Cezaevine giren çabuk unutuluyor. İçinde MİT'e ait malzemelerin
olduğu öne sürülen TIR'larda, ihbar üzerine yapılan aramalarla
ilgili olarak dönemin Adana Cumhuriyet Başsavcısı Süleyman
Bağrıyanık'ın, cumhuriyet savcıları Aziz Takçı'nın, Özcan
Şişman'ın, Ahmet Karaca'nın cezaevine konulmasının üzerinden tam
bir yıl geçtiğini ve onların halen Sincan Cezaevi'nde bulunduğunu
kaçımız hatırlıyoruz.
Onlar, tutuklanışının birinci yılına girdiği saatte, TIR'larla
ilgili haberleri yazan Cumhuriyet Gazetesi Genel Yayın Yönetmeni
Can Dündar, Ankara Temsilcisi Erdem Gül de aynı gün hapis
cezalarına çarptırıldı. Bununla kalınmadı, Dündar'a karardan kısa
süre önce silahlı saldırı oldu.
GİZLİ TANIKLAR YİNE SAHNEDE
Bu ülkede bir “gizli tanık terörü” var. Bunların söylediklerine
dayanarak, başka bilgi ve belgeye ihtiyaç duyulmadan insanların
hayatının karartıldığı dönemler yaşandı. “Ergenekon”un her şeyi
bilen, ne tempihleniyorsa onu savcıya söyleyen, mahkemede anlatan
gizli tanıkları unuttuk mu?
Bakıyorsunuz, son dönemde devam eden bazı davalarda yine “gizli
tanık”lar var. Jandarma Genel Komutanlığı'nda, 200-250 jandarma
personelinin 2014 yılında toplantılar yaptığı ve bunun üzerine
içinde MİT'in gönderdiği belirtilen malzemelerin yakalandığı
belirtiliyor. Yakalamanın amacının “Türkiye'yi uluslararası alanda
zor duruma düşürme” olduğu belirtiliyor.
Gizli tanıkların ifadelerine dayanarak geçmişte yaşanan ve bugün
hepsinin “kumpas” olduğu davaların tekrarlanmaması dileğimizdir.

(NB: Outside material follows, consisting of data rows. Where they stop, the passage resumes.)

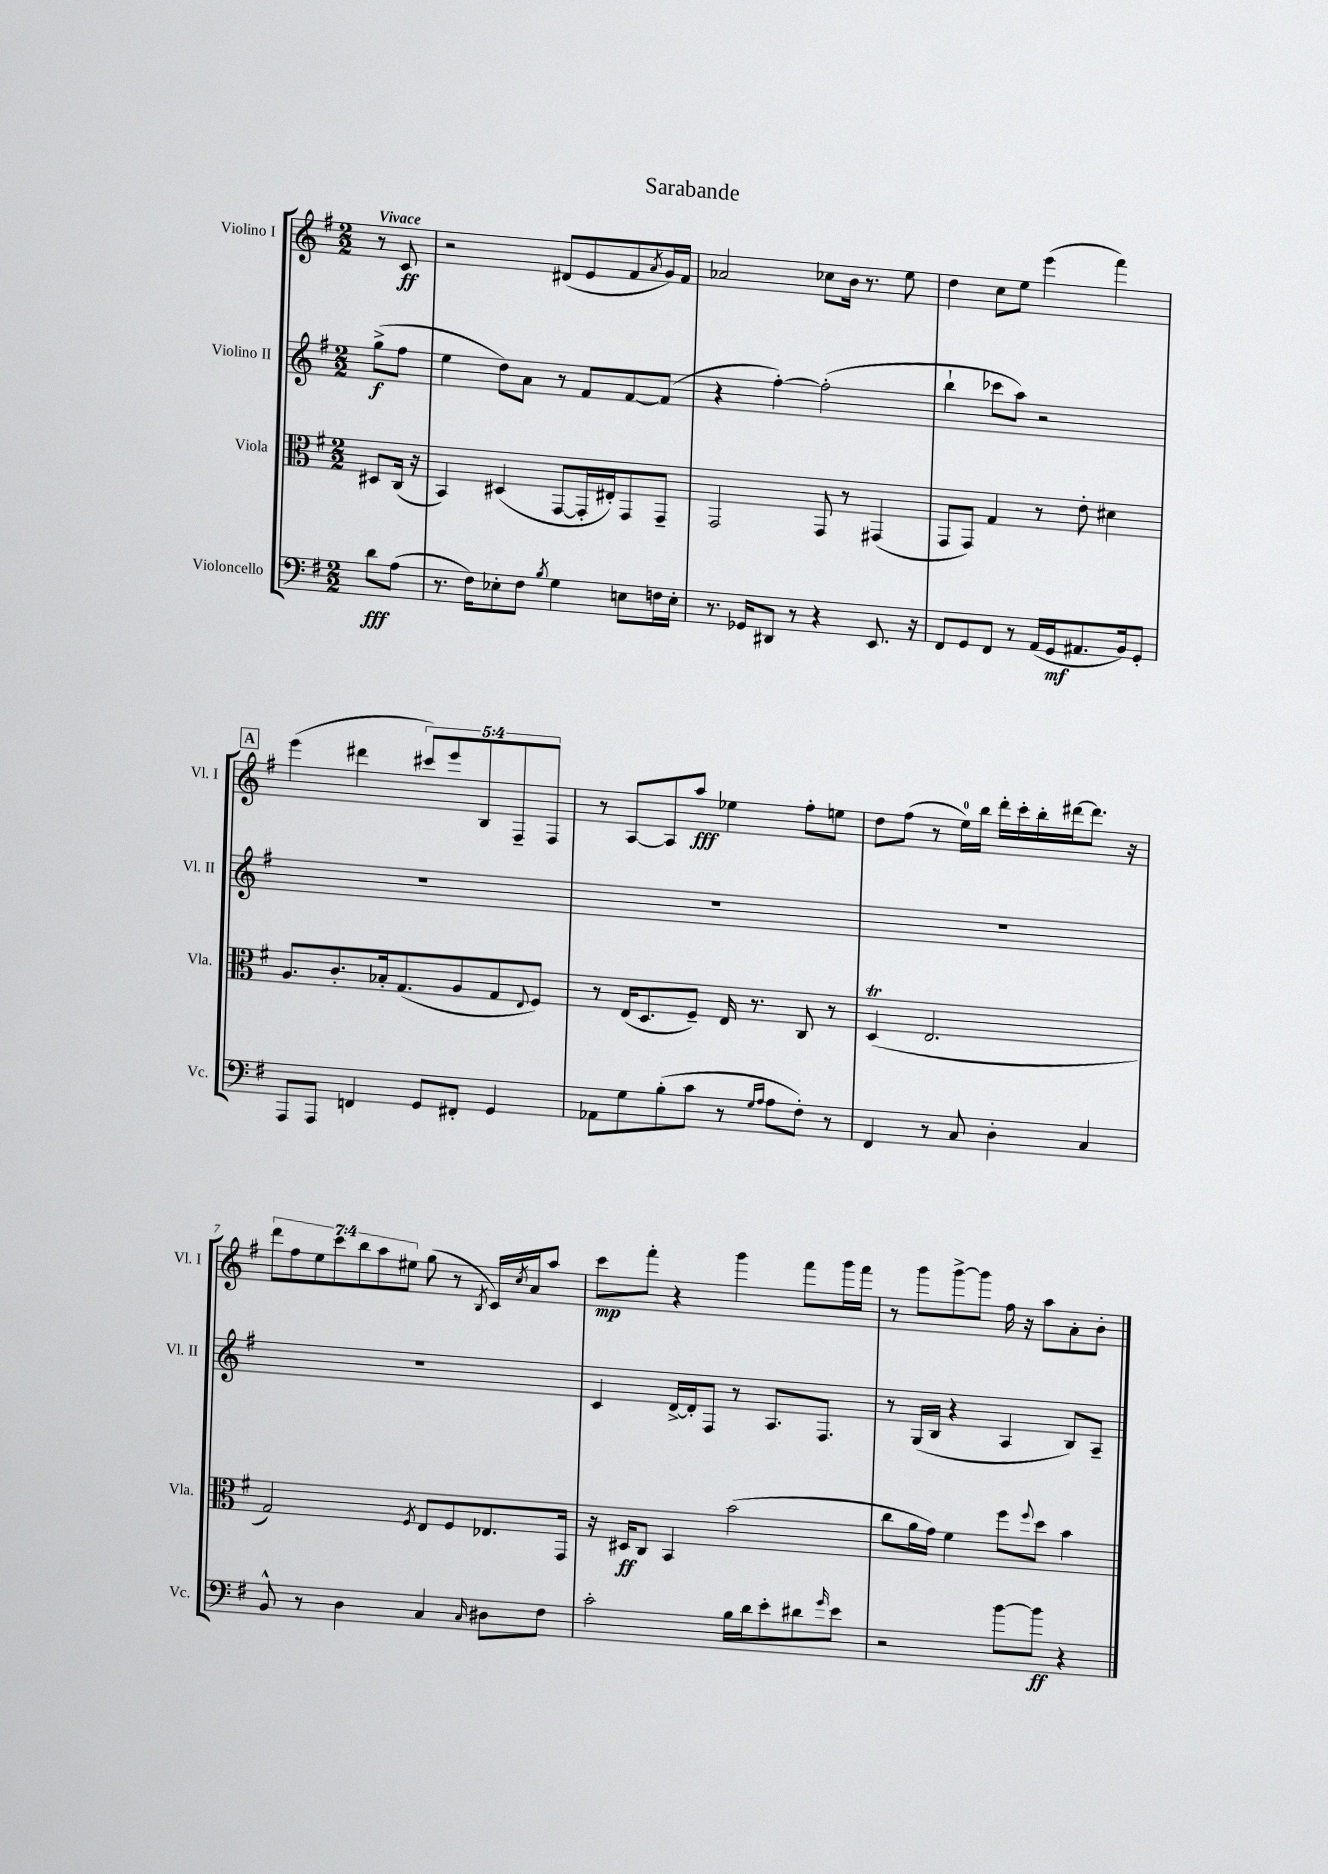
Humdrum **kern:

**kern	**kern	**kern	**kern
*staff4	*staff3	*staff2	*staff1
*clefF4	*clefC3	*clefG2	*clefG2
*k[f#]	*k[f#]	*k[f#]	*k[f#]
*M2/2	*M2/2	*M2/2	*M2/2
8d	8D#	(8gg^	8r
(8A	(16C	8ff#	8c
.	16r	.	.
=	=	=	=
8.r	4BB)	4ee	2r
16F#)	.	.	.
8E-'	(4D#	8dd)	.
8F#	.	8a	.
8qB	.	.	.
4G	[8GG	8r	(8d#
.	16GG']	8f#	8e
.	16E#')	.	.
8E	8GG	[8f#	8f#
.	.	.	8qa
16F	8GG~	(8f#]	16g)
16E'	.	.	16f#
=	=	=	=
8.r	2GG	4r	2a-
16GG-	.	.	.
8DD#	.	[4ff#')	.
8r	.	.	.
4r	8GG	(2ff#']	8cc-
.	8r	.	16b
.	.	.	8.r
8.EE	(4GG#	.	.
.	.	.	8ee
16r	.	.	.
=	=	=	=
8FF#	8GG	4bb`	4dd
8GG	8GG)	.	.
8FF#	4G	8ccc-	8cc
8r	.	8aa)	8ee
(16AA	8r	2r	(4eee
16GG	.	.	.
8.AA#	8e'	.	.
.	4d#	.	4fff#)
16BB)	.	.	.
8GG'	.	.	.
=	=	=	=
8AAA	8.A	1r	(4eee
8AAA	.	.	.
.	8.c'	.	.
4FF	.	.	4ddd#
.	16B-'	.	.
.	(8.G	.	.
8GG	.	.	10ccc#)
.	.	.	10eee
8FF#'	8A	.	.
.	.	.	10B
4GG	8G	.	.
.	.	.	10F#~
.	8qqE	.	.
.	8F#)	.	.
.	.	.	10F#
=	=	=	=
8AA-	8r	1r	8r
8G	(16E	.	[8A
.	8.D	.	.
(8B'	.	.	8A]
8c	8F#~)	.	8aa
8r	16E	.	4ee-
.	8.r	.	.
16qqG	.	.	.
16qqA	.	.	.
8A	.	.	.
8F#')	8C	.	8ff#'
8r	8r	.	8ee
=	=	=	=
4FF#	(4D	1r	8dd
.	.	.	(8ff#
8r	2.E	.	8r
8C	.	.	16ee)
.	.	.	16bb
4D'	.	.	16ddd'
.	.	.	16ccc'
.	.	.	16bb'
.	.	.	[16ddd#
4C	.	.	8.ddd#]
.	.	.	16r
=	=	=	=
8BB^^	2G)	1r	14ddd
.	.	.	14ff#
8r	.	.	.
.	.	.	14ee
.	.	.	14ccc
4D	.	.	.
.	.	.	14bb
.	.	.	14aa
.	.	.	14ee#
.	8qF#	.	.
4C	8E	.	(8gg
.	8F#	.	8r
16qqC	.	.	8qB
8D#	8.E-	.	16c)
.	.	.	8qcc
.	.	.	16a
8F#	.	.	8aa
.	16GG	.	.
=	=	=	=
2c'	16r	4c	8ccc
.	16D#	.	.
.	8C	.	8fff#'
.	4BB	[16d^	4r
.	.	16d']	.
.	.	8F#	.
16B	(2b	8r	4ggg
16d	.	.	.
8e'	.	8.A	.
8d#	.	.	8fff#
.	.	8.F#	.
16qqg	.	.	.
8e	.	.	16ggg
.	.	.	16fff#
=	=	=	=
2r	8cc	8r	8r
.	16a	(16G	8ggg
.	16g)	16B	.
.	4f#	4r	[8ggg^
.	.	.	8ggg]
[8b	8ff#	4A	16ff#
.	.	.	16r
.	8qqff#	.	.
8b]	8dd	.	8aa
4r	4b	8B)	8a'
.	.	8A~	8b'
==	==	==	==
*-	*-	*-	*-
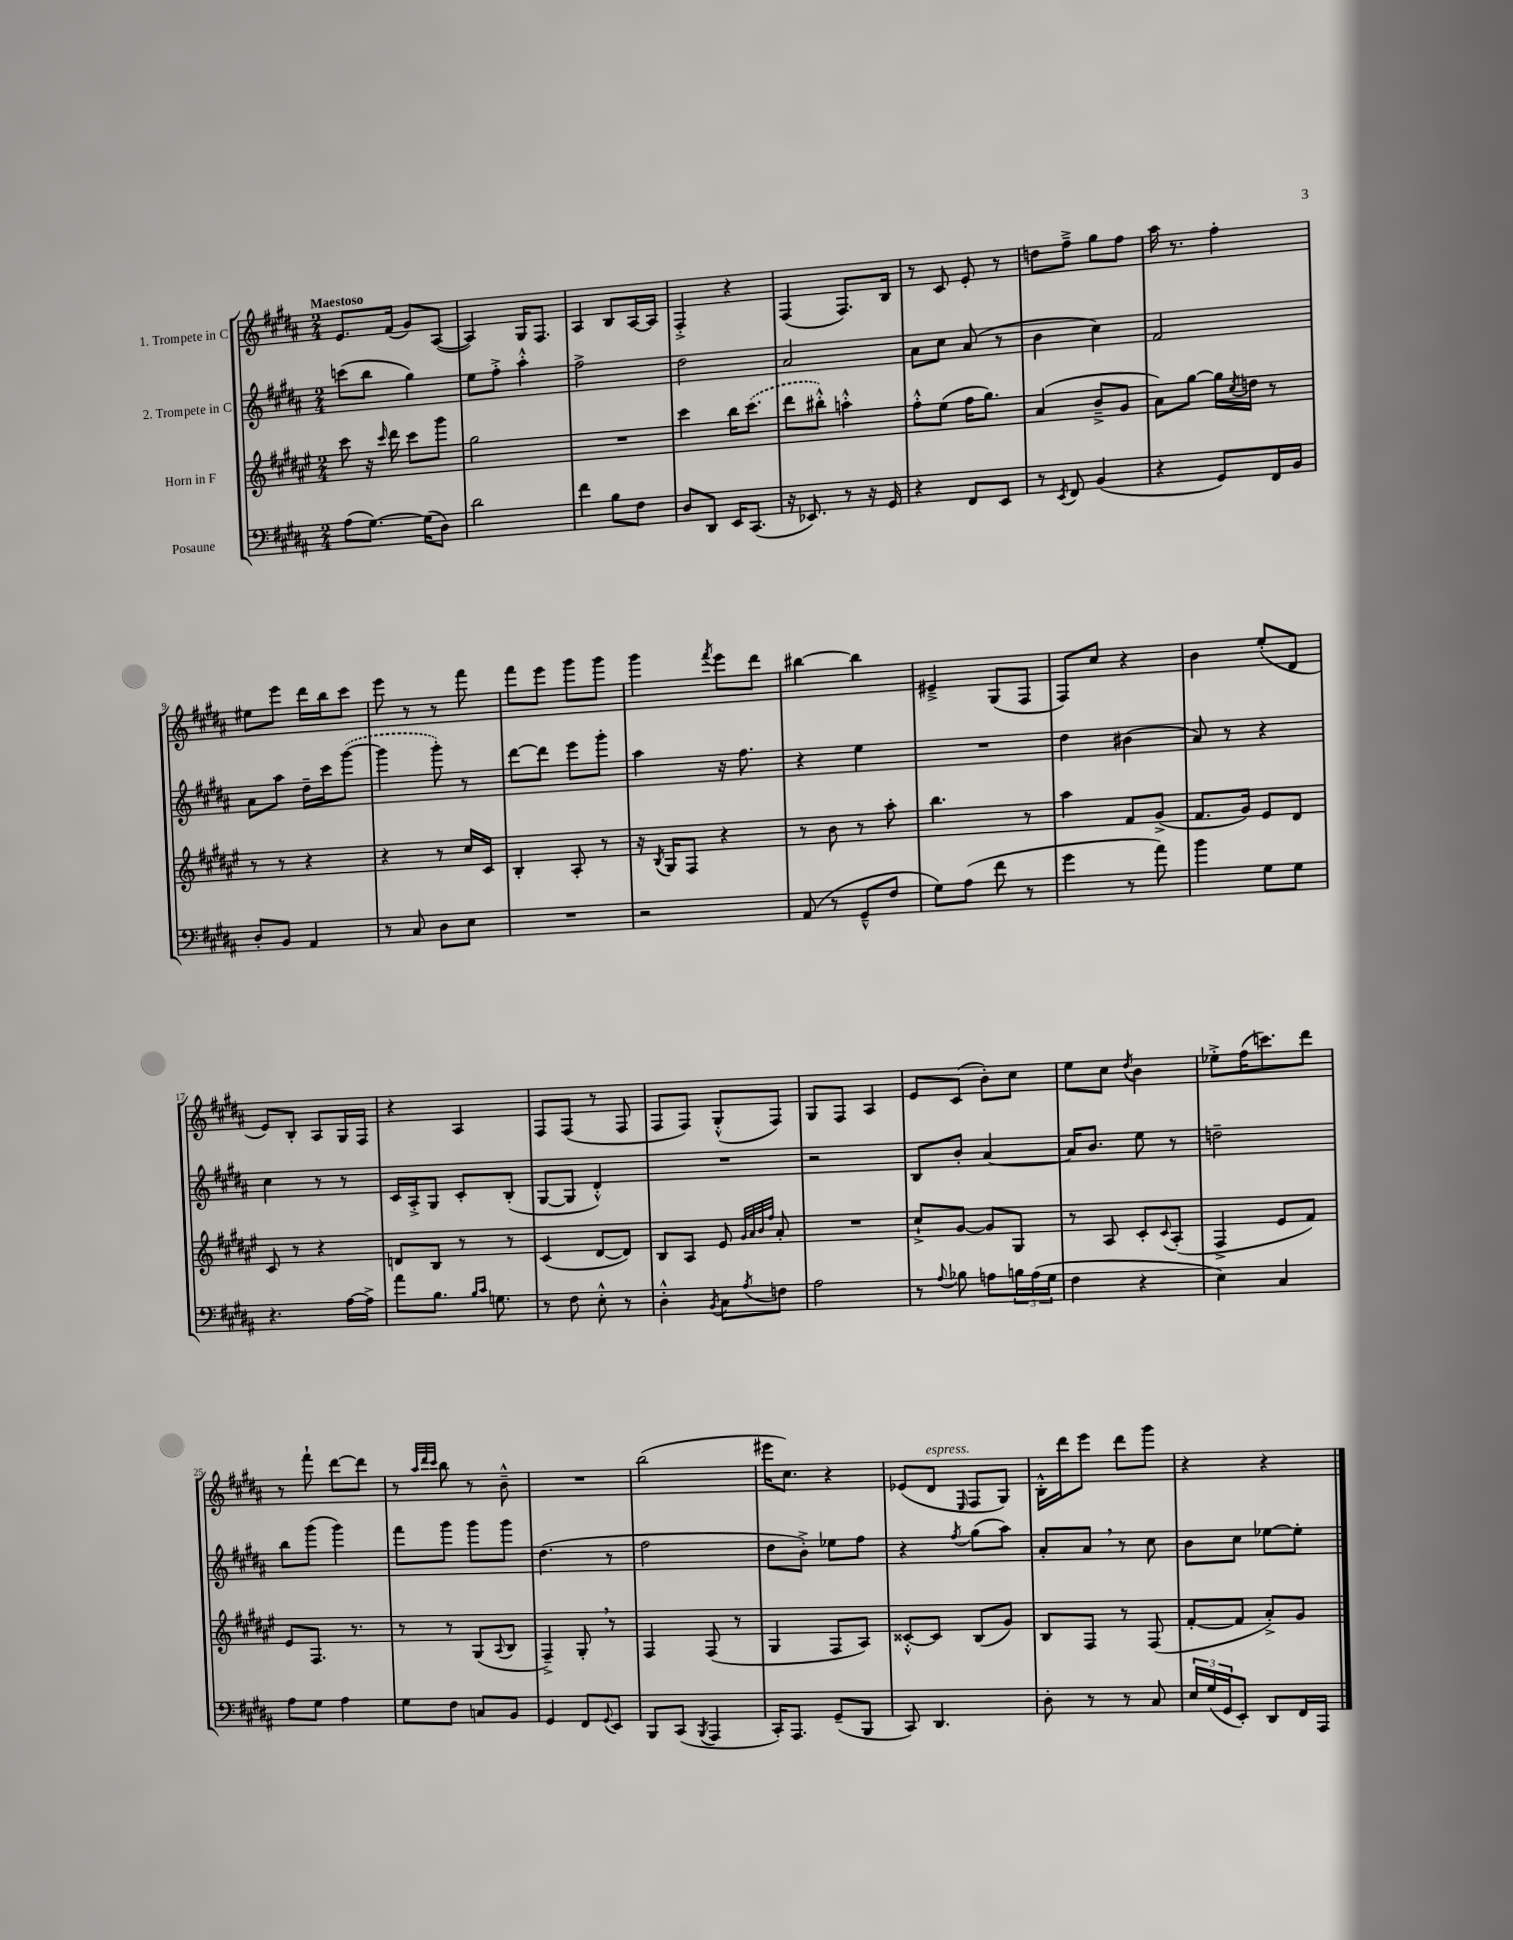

**kern	**kern	**kern	**kern
*part4	*part3	*part2	*part1
*staff4	*staff3	*staff2	*staff1
*I"Posaune	*I"Horn in F	*I"2. Trompete in C	*I"1. Trompete in C
*clefF4	*clefG2	*clefG2	*clefG2
*k[f#c#g#d#a#]	*k[f#c#g#d#a#e#]	*k[f#c#g#d#a#]	*k[f#c#g#d#a#]
*M2/4	*M2/4	*M2/4	*M2/4
=1	=1	=1	=1
!	!	!	!LO:TX:a:B:t=Maestoso
(8A#\L	8ccc#\	(8cccn\L	8.e/L
[8.G#\J)	16r	8bb\J	.
.	16qqccc#/	.	.
.	16ddd#\	.	(16f#/Jk
.	8ccc#\L	4gg#\)	8g#/L)
(16G#\KL]	.	.	.
8D#\J)	8ggg#\J	.	([8A#/J
=2	=2	=2	=2
2d#\	2gg#\	8ee\L	4A#/])
.	.	8ff#'^\J	.
.	.	4aa#'^^\	16G#/KL
.	.	.	8.F#/J
=3	=3	=3	=3
4f#\	2r	2ff#^\	4A#/
8B\L	.	.	8B/L
8F#\J	.	.	[16A#/L
.	.	.	16A#/JJ]
=4	=4	=4	=4
8D#/L	4ccc#\	2dd#\	4F#'^/
8DD#/J	.	.	.
16EE/KL	16bb\KL	.	4r
(8.CC#/J	(8.ccc#\J	.	.
=5	=5	=5	=5
16r	8ddd#\L	2a#/	(4F#/
8.EE-X/)	.	.	.
.	8bb#X'^^\J)	.	.
8r	4aan'^^\	.	8.F#/L)
16r	.	.	.
16GG#/	.	.	16B/Jk
=6	=6	=6	=6
4r	8ff#'^^\L	8a#\L	8r
.	(8ee#\J	8cc#\J	8c#/
8FF#/L	16ff#\KL	(8a#/	8e'/
.	8.gg#\J)	.	.
8EE/J	.	8r	8r
=7	=7	=7	=7
8r	(4a#/	4b\	8ddn\L
8qEE/	.	.	.
8FF#/	.	.	8ff#~^\J
(4BB/	8b~^/L	4cc#\)	8gg#\L
.	8g#/J	.	8ff#\J
=8	=8	=8	=8
4r	8a#\L)	2f#/	16aa#\
.	.	.	8.r
.	[8gg#\J	.	.
8GG#/L)	16gg#\LL]	.	4ff#'\
.	8qcc#/	.	.
.	16ddn\JJ	.	.
16FF#/L	8r	.	.
16BB/JJ	.	.	.
!!LO:LB:g=z
=9	=9	=9	=9
8D#'/L	8r	8a#\L	8ee#X\L
8BB/J	8r	8aa#\J	8eee\J
4AA#/	4r	16dd#~\LL	16ddd#\LL
.	.	16ccc#\J	16bb\J
.	.	([8ggg#\J	8ccc#\J
=10	=10	=10	=10
8r	4r	4ggg#\]	8eee\
8C#/	.	.	8r
8D#\L	8r	8ggg#'\)	8r
8E\J	16cc#/LL	8r	8fff#\
.	16c#/JJ	.	.
=11	=11	=11	=11
2r	4B'/	[8ddd#\L	8fff#\L
.	.	8ddd#\J]	8eee\J
.	8A#'/	8eee\L	8ggg#\L
.	8r	8ggg#'\J	8ggg#\J
=12	=12	=12	=12
2r	16r	4aa#\	4ggg#\
.	8qB/	.	.
.	16G#/KL	.	.
.	8F#/J	.	.
.	.	.	8qfff#/
.	4r	16r	8eee\L
.	.	8.ff#\	.
.	.	.	8ddd#\J
=13	=13	=13	=13
(8AA#/	8r	4r	[4bb#X\
8r	8b\	.	.
8GG#~^^/L	8r	4ee\	4bb#\]
8F#/J	8aa#'\	.	.
=14	=14	=14	=14
8G#\L)	4.bb\	2r	4e#X~^/
(8A#\J	.	.	.
8f#\	.	.	(8G#/L
8r	8r	.	8F#/J
=15	=15	=15	=15
4g#\	4aa#\	4dd#\	8F#/L)
.	.	.	8cc#/J
8r	8f#/L	(4b#X\	4r
8a#\)	(8g#^/J	.	.
=16	=16	=16	=16
4b\	8.f#/L	8a#/)	4b\
.	.	8r	.
.	16g#/Jk)	.	.
8G#\L	8e#/L	4r	(8ee'/L
8G#\J	8d#/J	.	8d#/J
!!LO:LB:g=z
=17	=17	=17	=17
4.r	8c#/	4cc#\	8e/L)
.	8r	.	8B'/J
.	4r	8r	8A#/L
[16A#\LL	.	8r	16G#/L
16A#^\JJ]	.	.	16F#/JJ
=18	=18	=18	=18
8a#\L	8dn/L	16c#/LL	4r
.	.	16A#'^/J	.
8.B\J	8B/J	8G#/J	.
.	8r	8c#'/L	4A#/
16qqB/LL	.	.	.
16qqc#/JJ	.	.	.
8.Gn\	.	.	.
.	8r	(8B'/J	.
=19	=19	=19	=19
8r	(4c#/	[8G#/L	8F#/L
8F#\	.	8G#/J]	(8F#/J
8E'^^\	[8d#/L	4d#'^^/)	8r
8r	8d#/J])	.	8F#/
=20	=20	=20	=20
4D#'^^\	8B/L	2r	8F#/L
.	8A#/J	.	8F#/J)
8qBB/	.	.	.
8C#\L	8e#/	.	(8G#'^^/L
.	32qqg#/LLL	.	.
.	32qqa#/	.	.
.	32qqb/	.	.
8qA#/	32qqff#/JJJ	.	.
8Fn\J	8a#'/	.	8F#/J)
=21	=21	=21	=21
2A#\	2r	2r	8G#/L
.	.	.	8F#/J
.	.	.	4A#/
=22	=22	=22	=22
8r	8cc#`^/L	8B/L	8e/L
8qqA#/	.	.	.
8B-X\	[8g#/J	8b'/J	(8c#/J
8An\L	8g#/L]	[4a#/	8b'\L)
24Bn\L	8G#/J	.	8cc#\J
(24A\	.	.	.
24G#\JJ	.	.	.
=23	=23	=23	=23
4F#\	8r	16a#/KL]	8ee\L
.	.	8.b/J	.
.	8A#/	.	8cc#\J
.	.	.	8qdd#/
4r	8c#'/L	8ee\	4b\
.	8qqc#/	.	.
.	(8A#'/J	8r	.
=24	=24	=24	=24
4E\)	4F#^/	2ddn~\	8ee-X'^\L
.	.	.	(16ff#\K
.	.	.	8.cccn\)
4C#/	8e#/L	.	.
.	8f#/J)	.	8ddd#\J
!!LO:LB:g=z
=25	=25	=25	=25
8A#\L	8e#/L	8bb\L	8r
8G#\J	8.F#/J	(8ggg#\J	8fff#`\
4A#\	.	4ggg#\)	[8ddd#\L
.	8.r	.	.
.	.	.	8ddd#\J]
=26	=26	=26	=26
8G#\L	8r	8fff#\L	8r
.	.	.	32qqaa#/LLL
.	.	.	32qqddd#/
.	.	.	32qqccc#/JJJ
8F#\J	8r	8ggg#\J	8bb\
8Cn/L	(8G#/L	8ggg#\L	8r
.	8qqA#/	.	.
8BB/J	8B/J	8ggg#\J	8b~^^\
=27	=27	=27	=27
4GG#/	4F#~^/)	(4.dd#\	2r
8FF#/L	8G#',/	.	.
8qqGG#/	.	.	.
8EE/J	8r	8r	.
=28	=28	=28	=28
8BBB/L	4F#/	2ff#\	(2bb\
(8CC#/J	.	.	.
8qBBB/	.	.	.
4AAA#/	(8F#/	.	.
.	8r	.	.
=29	=29	=29	=29
16CC#'/KL)	4G#/	8dd#\L	16eee#X\KL
8.AAA#/J	.	.	8.cc#\J)
.	.	8b'^\J)	.
(8GG#~/L	8F#/L	8ee-X\L	4r
8BBB/J	8A#/J)	8ff#\J	.
=30	=30	=30	=30
8CC#/)	[8c##X'^^/L	4r	(8e-X/L
!	!	!	!LO:TX:a:i:t=espress.
4.DD#/	8c##/J]	.	8d#/J
.	.	8qff#/	16qqE/
.	(8B/L	(8gg#\L	8F#/L
.	8g#/J)	8aa#\J)	8G#/J)
=31	=31	=31	=31
8D#'\	8B/L	8a#'/L	16B'^^\LL
.	.	.	16ddd#\J
8r	8F#/J	8a#,/J	8eee\J
8r	8r	8r	8ddd#\L
8C#/	(8F#/	8cc#\	8ggg#\J
=32	=32	=32	=32
24E/LL	[8f#'/L	8b\L	4r
(24G#/	.	.	.
24GG#/J	.	.	.
8EE'/J)	8f#/J]	8cc#\J	.
8DD#/L	8a#'^/L)	[8ee-X\L	4r
16FF#/L	8g#/J	8ee-'\J]	.
16AAA#/JJ	.	.	.
==	==	==	==
*-	*-	*-	*-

Geçmişte olduğu gibi 17-25 Aralık soruşturmalarını yürüten
savcısından polisine “şucu-bucu” damgası vuruldu vurulmasına ama o
iddialar “gerçek mi, değil mi?” araştırmasına gerek bile duyulmadı.
Sadece bir “darbe” lafı aldı yürüdü ve asıl üzerinde durulması
gereken konuların üstü kapatıldı. Unutmayalım, her dönemin bir
“çetelesi” tutulur. Gün gelir o dönem de yargıya taşınır.